TEMPO.CO, Jakarta - Kepala Badan Pembinaan Ideologi Pancasila (BPIP), Yudian Wahyudi, mengatakan akan menguatkan dukungan terhadap Pancasila melalui pendekatan agama. “Saya kemarin itu mau kembalikan pakai itu, maksud saya penguatannya melalui agama. Tapi yang tertangkap kan beda,” kata Yudian saat ditemui Tempo di Kantor BPIP, Jakarta, Kamis, 13 Februari 2020.
Yudian menuturkan, hal itu menjadi perhatian karena persentase dukungan terhadap Pancasila terus menurun dalam 13 tahun terakhir.

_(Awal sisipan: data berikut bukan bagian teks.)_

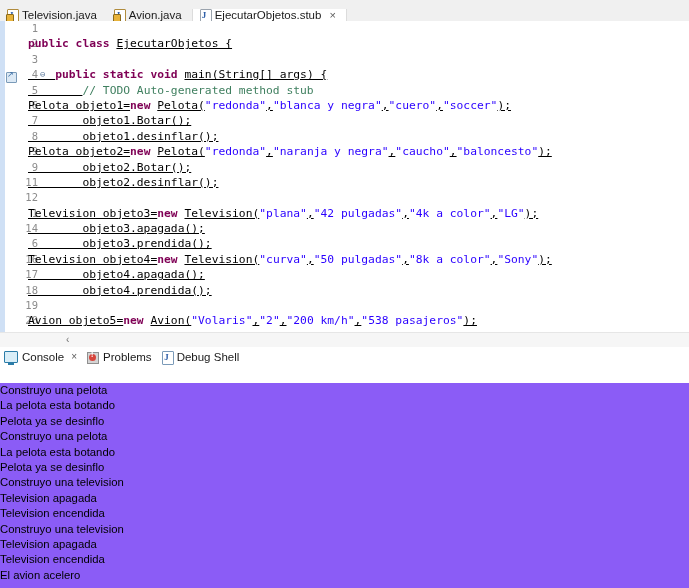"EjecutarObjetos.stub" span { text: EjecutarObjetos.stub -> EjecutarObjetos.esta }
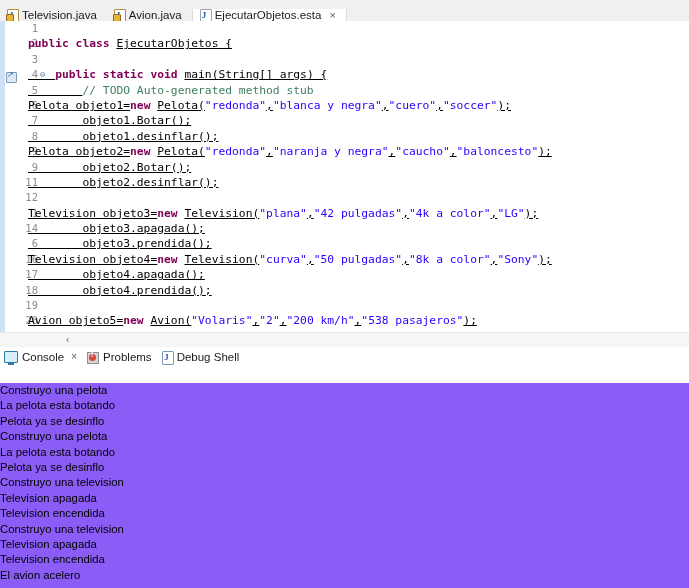"EjecutarObjetos {" .pln { text-decoration: underline -> none }
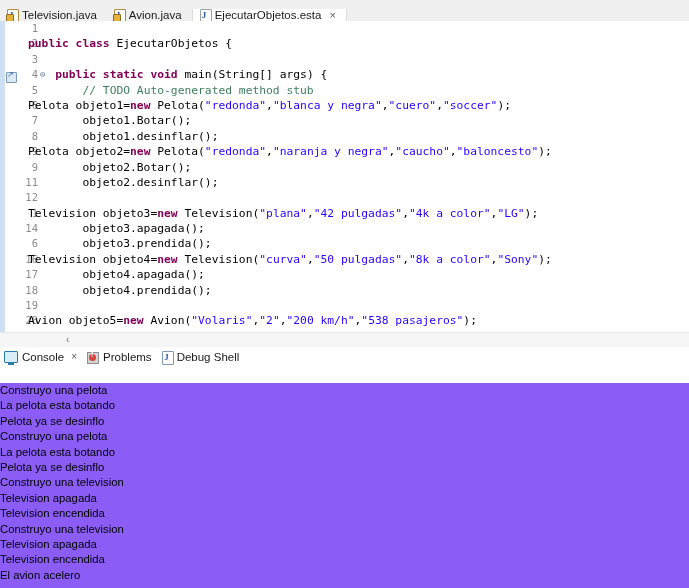"Construyo una pelota" .console-out { background: #8b5cf6 -> #fde047; font-family: Liberation Sans, sans-serif -> Liberation Serif, serif }
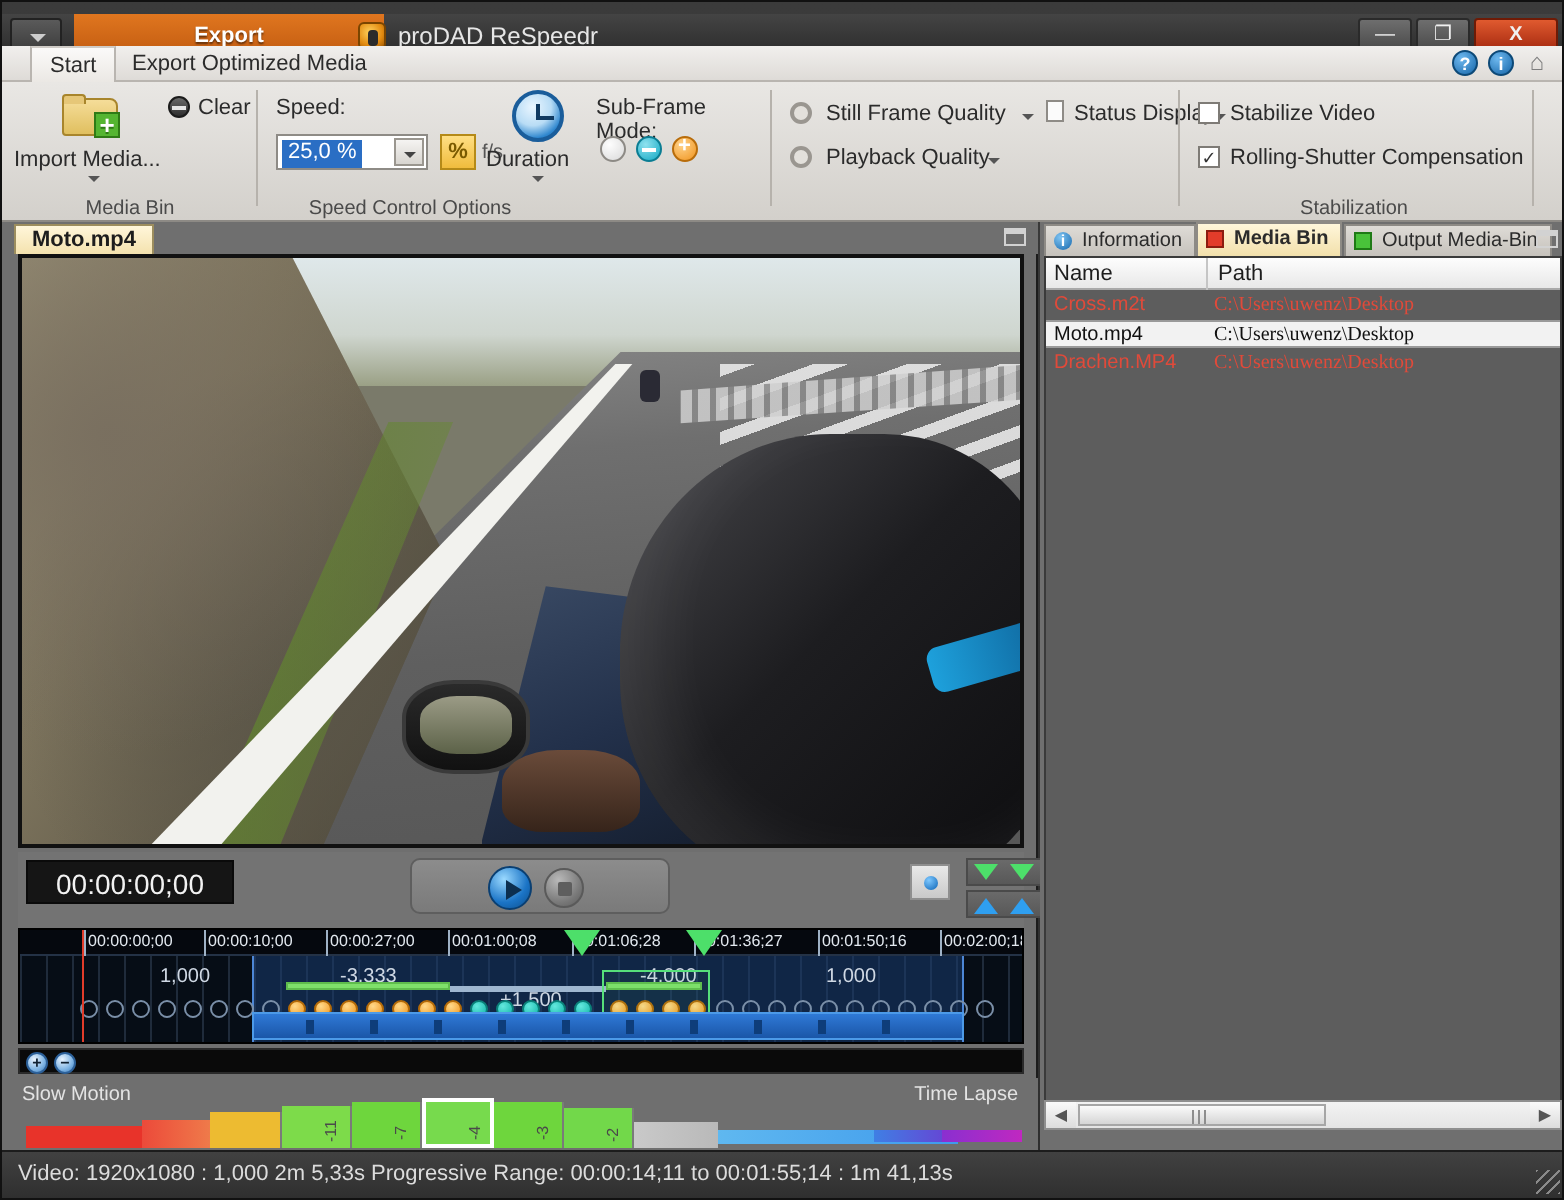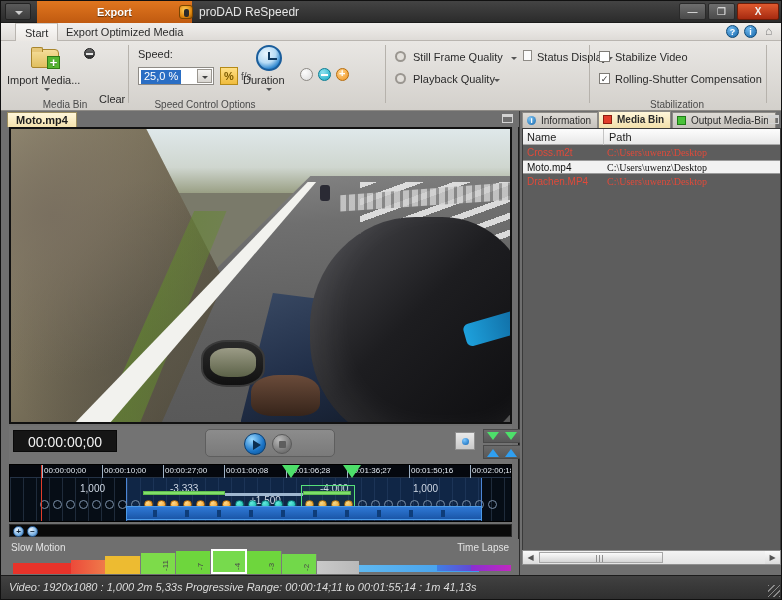"Export" .titlebar { top: 0 -> 6px }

Merujuk pada survei LSI Denny JA pada 2018, publik yang pro Pancasila mencapai 85,2 persen pada 2005. Pada 2010, angkanya menurun menjadi 81,7 persen. Kemudian pada 2015, angkanya menjadi 79,4 persen. Angka semakin menurun pada 2018 menjadi 75,3 persen.
Yudian menganggap, reaksi masyarakat atas pernyataannya tentang agama dan Pancasila menandakan perlu ada tukar pikiran dan masukan. Sebab, masyarakat salah memahami konteks pernyataannya.
Rektor UIN Sunan Kalijaga itu mengatakan bahwa agama bukan musuh Pancasila. Tetapi musuh Pancasila adalah perilaku orang-orang berpikiran ekstrim yang mempolitisasi agama dan menganggap dirinya mayoritas. “Agama direduksi hanya pada poin kecil yang mereka mau, menutup yang lain. Nah, kelompok ini pada kenyataannya di masyarakat minoritas, tapi mereka mengklaim mayoritas,” ujarnya.
Jika perilaku tersebut tidak dikelola dengan baik, Yudian khawatir munculnya perpecahan. Padahal, persatuan merupakan perintah yang tertuang dalam kitab suci. Di Al Quran, misalnya, perintah bersatu tersirat dalam Surat Ali Imran ayat 103 yang berbunyi, berpegang teguh kalian semua dengan tali Allah dan jangan bercerai berai.
Dalam berbangsa dan bernegara, tali yang menjadi ikatan warga negara tertuang dalam sila-sila Pancasila. “Kita punya sikap masing-masing, baru saya tarik ke konsensus tingkat tinggi. Tertinggi namanya Pancasila. Jadi Pancasila ini konsensus tertinggi bangsa ini,” kata dia.
Rektor UIN Sunan Kalijaga itu juga mengimbau pada semua umat beragama untuk menempatkan konstitusi di atas kitab suci dalam berbangsa dan bernegara. Adapun untuk urusan beragama, kembali ke masing-masing pribadi masyarakat.
“Saya menghimbau pada orang Islam, mulai bergeser dari kitab suci ke konstitusi kalau dalam berbangsa dan bernegara. Sama, semua agama. Jadi kalau bahasa hari ini, konstitusi di atas kitab suci. Itu fakta sosial politik,” ujarnya.